**Extract:**
How to reduce a limited stream (e.g. an ArrayList) from right in Java?

Question

I would like to convert a list to a self-implemented linked list using reduce. I managed to do that in a reverse order:

import java.util.Arrays;
import java.util.List;

public class Reverse {
    static class Node {
        int val;
        Node next;

        Node(int v, Node n) {
            val = v;
            next = n;
        }
    }

    public static void main(String[] args) {
        List<Integer> numbers = Arrays.asList(1, 2, 3, 4, 5, 6);
        Node result = numbers
                .stream()
                .reduce(null,
                        (node, val) -> new Node(val, node),
                        (n1, n2) -> new Node(-1, null));

        while(result != null) {
            System.out.println(result.val);
            result = result.next;
        }
    }
}

Output is

6
5
4
3
2
1

I think to obtain result in the correct order, I may have to use something like foldRight or reduceRight in other languages. Does java provide anything similar, given that the stream is guaranteed to be limited?

Answer 1

You can provide identity and use it as starting point:

public class Test {

    public static void main(String[] args) throws Exception {
        List<Integer> numbers = Arrays.asList(1, 2, 3, 4, 5, 6);
        Node result = new Node();

        numbers.stream()
           .reduce(result,
                  (node, val) -> {node.next= new Node(val, null); return node.next;},
                  (n1, n2) -> new Node(-1, null));

        result = result.next;
        while(result != null) {
            System.out.println(result.val);
            result = result.next;
        }
    }
}
class Node {
    int val;
    Node next;

    Node(){}
    Node(int v, Node n) {
        val = v;
        next = n;
    }
}

Output:

1
2
3
4
5
6

Answer 2

As of the newest Java 16, the current Stream API doesn't provide any operations "from the right" such as "reduceRight`.

**Information given:**

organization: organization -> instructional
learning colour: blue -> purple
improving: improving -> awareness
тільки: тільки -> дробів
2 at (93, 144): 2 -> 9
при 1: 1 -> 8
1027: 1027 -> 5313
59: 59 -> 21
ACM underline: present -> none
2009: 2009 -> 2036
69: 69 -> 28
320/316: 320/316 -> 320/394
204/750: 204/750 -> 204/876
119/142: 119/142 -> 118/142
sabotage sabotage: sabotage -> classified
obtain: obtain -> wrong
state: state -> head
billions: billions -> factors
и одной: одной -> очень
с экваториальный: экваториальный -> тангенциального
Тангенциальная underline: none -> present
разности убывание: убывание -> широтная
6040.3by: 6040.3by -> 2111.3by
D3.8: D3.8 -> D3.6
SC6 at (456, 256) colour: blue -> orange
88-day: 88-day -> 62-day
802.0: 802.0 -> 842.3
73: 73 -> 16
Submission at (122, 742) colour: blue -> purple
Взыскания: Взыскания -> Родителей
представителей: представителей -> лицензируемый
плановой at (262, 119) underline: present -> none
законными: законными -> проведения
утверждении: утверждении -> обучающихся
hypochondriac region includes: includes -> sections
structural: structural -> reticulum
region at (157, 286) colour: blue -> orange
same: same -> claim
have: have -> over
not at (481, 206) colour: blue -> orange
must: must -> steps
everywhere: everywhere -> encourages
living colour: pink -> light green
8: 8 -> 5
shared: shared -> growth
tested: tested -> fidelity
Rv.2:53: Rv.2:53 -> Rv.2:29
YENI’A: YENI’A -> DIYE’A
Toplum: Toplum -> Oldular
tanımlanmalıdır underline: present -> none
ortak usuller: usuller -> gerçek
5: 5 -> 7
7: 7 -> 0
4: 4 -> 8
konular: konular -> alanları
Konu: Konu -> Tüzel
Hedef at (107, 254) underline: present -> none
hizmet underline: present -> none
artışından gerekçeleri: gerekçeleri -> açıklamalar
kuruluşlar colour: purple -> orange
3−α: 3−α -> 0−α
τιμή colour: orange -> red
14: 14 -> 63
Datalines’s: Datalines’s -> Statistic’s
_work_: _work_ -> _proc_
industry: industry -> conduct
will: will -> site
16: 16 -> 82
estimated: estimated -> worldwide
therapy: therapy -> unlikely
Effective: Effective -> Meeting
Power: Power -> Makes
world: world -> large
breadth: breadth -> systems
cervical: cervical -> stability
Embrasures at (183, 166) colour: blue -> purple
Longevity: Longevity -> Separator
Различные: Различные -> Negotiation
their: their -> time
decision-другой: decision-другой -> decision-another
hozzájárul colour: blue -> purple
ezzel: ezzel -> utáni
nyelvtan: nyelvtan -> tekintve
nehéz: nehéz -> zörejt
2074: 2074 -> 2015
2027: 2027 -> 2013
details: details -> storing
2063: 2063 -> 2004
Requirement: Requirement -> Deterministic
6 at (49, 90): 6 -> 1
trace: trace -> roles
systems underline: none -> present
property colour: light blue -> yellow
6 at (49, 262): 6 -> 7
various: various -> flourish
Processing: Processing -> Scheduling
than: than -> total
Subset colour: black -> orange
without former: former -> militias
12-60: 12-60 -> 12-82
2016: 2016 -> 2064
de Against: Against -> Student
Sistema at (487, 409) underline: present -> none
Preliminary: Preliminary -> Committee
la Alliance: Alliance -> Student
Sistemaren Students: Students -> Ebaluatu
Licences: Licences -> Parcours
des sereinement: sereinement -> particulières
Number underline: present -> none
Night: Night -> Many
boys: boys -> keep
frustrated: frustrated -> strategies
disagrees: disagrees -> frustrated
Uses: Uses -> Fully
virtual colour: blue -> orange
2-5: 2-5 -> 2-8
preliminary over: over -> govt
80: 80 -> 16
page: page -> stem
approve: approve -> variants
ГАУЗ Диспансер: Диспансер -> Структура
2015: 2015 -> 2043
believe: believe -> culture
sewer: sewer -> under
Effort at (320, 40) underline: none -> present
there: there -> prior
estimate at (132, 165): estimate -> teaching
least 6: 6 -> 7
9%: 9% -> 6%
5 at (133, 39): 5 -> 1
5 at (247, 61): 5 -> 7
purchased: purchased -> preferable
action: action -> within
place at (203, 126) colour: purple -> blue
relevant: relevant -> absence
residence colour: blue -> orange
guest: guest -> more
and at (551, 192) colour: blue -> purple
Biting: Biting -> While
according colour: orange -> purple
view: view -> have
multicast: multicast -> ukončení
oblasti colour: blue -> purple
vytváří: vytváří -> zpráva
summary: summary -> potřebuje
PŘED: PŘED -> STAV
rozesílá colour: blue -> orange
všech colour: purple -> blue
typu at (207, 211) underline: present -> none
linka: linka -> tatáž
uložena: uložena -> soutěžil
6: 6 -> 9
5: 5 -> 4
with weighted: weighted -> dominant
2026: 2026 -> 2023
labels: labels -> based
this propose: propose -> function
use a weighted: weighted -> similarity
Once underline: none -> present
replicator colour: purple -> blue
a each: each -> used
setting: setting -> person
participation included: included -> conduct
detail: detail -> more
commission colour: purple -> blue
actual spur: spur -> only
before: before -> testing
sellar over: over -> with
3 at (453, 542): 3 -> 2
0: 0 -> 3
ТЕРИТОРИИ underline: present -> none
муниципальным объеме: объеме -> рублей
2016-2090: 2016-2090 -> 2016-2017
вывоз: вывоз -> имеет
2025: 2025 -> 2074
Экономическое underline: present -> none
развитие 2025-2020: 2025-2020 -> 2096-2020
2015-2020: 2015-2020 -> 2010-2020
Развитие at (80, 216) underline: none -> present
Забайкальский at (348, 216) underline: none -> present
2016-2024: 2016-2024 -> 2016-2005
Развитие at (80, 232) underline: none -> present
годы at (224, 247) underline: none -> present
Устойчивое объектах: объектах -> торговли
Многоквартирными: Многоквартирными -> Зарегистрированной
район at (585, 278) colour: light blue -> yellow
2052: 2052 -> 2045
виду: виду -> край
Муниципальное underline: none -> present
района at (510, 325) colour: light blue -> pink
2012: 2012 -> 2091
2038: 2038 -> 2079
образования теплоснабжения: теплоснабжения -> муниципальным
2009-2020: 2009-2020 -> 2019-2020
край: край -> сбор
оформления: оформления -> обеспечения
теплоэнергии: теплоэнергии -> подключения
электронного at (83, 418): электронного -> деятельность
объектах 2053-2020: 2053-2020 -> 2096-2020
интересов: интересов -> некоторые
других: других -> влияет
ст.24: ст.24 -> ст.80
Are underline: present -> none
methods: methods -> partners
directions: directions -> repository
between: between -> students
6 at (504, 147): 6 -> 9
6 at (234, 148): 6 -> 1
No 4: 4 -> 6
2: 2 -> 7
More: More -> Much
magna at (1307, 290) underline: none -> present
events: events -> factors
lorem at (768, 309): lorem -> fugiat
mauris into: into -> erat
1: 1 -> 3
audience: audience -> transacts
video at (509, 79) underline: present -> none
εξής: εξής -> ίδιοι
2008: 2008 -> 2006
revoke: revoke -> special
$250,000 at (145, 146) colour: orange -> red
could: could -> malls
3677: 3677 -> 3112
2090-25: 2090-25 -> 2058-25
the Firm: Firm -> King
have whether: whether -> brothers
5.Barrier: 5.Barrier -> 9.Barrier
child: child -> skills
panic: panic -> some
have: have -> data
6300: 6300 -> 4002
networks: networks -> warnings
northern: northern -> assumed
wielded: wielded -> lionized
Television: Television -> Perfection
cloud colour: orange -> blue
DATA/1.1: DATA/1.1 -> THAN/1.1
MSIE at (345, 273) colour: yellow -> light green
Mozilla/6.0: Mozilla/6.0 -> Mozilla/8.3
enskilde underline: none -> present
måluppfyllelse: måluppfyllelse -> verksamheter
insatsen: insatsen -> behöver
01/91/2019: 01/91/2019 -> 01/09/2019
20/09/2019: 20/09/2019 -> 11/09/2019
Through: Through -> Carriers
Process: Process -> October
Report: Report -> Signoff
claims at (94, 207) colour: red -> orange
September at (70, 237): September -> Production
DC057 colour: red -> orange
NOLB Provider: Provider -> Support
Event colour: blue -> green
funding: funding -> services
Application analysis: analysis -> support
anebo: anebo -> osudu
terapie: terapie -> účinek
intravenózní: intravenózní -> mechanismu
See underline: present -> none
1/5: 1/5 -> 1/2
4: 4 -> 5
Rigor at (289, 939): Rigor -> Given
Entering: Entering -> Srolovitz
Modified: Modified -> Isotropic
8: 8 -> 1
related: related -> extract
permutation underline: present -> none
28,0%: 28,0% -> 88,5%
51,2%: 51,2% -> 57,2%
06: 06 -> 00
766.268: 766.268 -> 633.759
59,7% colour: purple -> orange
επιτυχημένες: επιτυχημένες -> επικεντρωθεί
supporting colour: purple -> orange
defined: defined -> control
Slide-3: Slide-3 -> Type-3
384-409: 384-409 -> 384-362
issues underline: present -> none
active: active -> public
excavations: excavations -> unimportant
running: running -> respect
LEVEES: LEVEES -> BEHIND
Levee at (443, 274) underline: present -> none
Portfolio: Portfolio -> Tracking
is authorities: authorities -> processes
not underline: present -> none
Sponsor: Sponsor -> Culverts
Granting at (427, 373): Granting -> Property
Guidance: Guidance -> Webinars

**Directions for this task:** Summarize the Java stream thread above in three sentences.

**Solution for this exercise:** The asker uses reduce to turn a list into a self-implemented linked list, but the elements come out in reverse order (6 down to 1), so they ask whether Java has something like foldRight or reduceRight for a limited stream. One answer passes an empty Node as the identity and starting point, sets each new node as the previous node's next, and then skips the starting node, which prints 1 through 6. Another answer states that as of Java 16 the Stream API provides no operations "from the right" such as reduceRight.